**Task objective:**
Report each line of the entries below that includes "white".

**Scene difference descriptions:**
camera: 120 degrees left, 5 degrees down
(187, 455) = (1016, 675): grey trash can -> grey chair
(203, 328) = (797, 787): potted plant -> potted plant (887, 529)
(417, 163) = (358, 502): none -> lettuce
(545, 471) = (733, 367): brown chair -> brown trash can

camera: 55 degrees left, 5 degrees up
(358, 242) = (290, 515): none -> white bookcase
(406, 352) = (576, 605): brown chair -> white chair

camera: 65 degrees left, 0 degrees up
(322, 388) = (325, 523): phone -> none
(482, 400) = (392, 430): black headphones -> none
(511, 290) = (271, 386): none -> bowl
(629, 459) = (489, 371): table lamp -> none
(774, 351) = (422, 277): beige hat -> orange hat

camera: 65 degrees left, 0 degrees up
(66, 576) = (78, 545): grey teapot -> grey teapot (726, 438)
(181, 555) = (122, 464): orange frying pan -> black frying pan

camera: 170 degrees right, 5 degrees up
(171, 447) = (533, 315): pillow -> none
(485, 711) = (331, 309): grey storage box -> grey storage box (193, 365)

**Response for this exercise:**
(358, 242) = (290, 515): none -> white bookcase
(406, 352) = (576, 605): brown chair -> white chair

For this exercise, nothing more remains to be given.